WHAT IS BEING ASKED => Reproduce the passage of the revision essay below from "The chapter is" to "needs to be.", keeping every word and mark unchanged.

DOCUMENT EXCERPT =>

▬▬▬▬▬▬

The revision is harder than I expected, which means the book is better than I let myself believe it was during the writing phase. My editor's notes ask for deeper engagement in the chapter about winter, which I had written in a way that was technically accomplished and emotionally careful, which is to say too careful. She wrote in the margin: "You're handling this. What if you didn't?" I read that note on a Tuesday evening and then I didn't open the manuscript again for three days.

What she means, I understand, is that I'm managing the section about Grace. The chapter about what winter cooking means for me reaches a natural place where her absence has to be acknowledged, because it's there whether I acknowledge it or not, and I'd written around it in a way that was elegant and indirect and ultimately dishonest. The book wants me to say the thing. I know this. I've been not saying it.

I cooked through this problem the way I cook through most problems: I made something that required complete attention and physical labor. I made croissants, which are the most demanding pastry I know and which require a lamination process that occupies all available mental bandwidth. I made them for six hours on a Saturday, turning and resting and turning, and at the end I had thirty-two croissants and the paragraph I'd been avoiding.

The paragraph, when I wrote it that evening, took twelve minutes. The croissants took six hours. The paragraph is better than the croissants, which were very good. This is how it works for me: the cooking isn't procrastination, it's preparation. The hands do something while the mind finds its way to the place it needs to go. I've known this for years but I'm still always surprised when it works.

The chapter is open again. The croissants are almost gone — Gary has been eating them for three days with unsuppressed satisfaction. The paragraph about Grace is in. The book is becoming what it needs to be.

The croissants I made that Saturday were classic and plain — all labor, no adornment — but what I keep coming back to is the particular magic of laminated dough twisted into something sweet and shareable. If I were to make them again, I’d make this version: cinnamon sugar twisted croissant bread, which has all the same demanding, meditative layering process and rewards you with something that fills the kitchen with the kind of warmth that makes hard paragraphs feel more possible. It’s the recipe I’d give to anyone who needs their hands busy so their mind can do its real work.

▬▬▬▬▬▬

[Dataset items]
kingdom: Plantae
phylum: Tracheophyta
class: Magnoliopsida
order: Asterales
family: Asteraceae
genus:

▬▬▬▬▬▬

ANSWER TO THE EXERCISE =>
The chapter is open again. The croissants are almost gone — Gary has been eating them for three days with unsuppressed satisfaction. The paragraph about Grace is in. The book is becoming what it needs to be.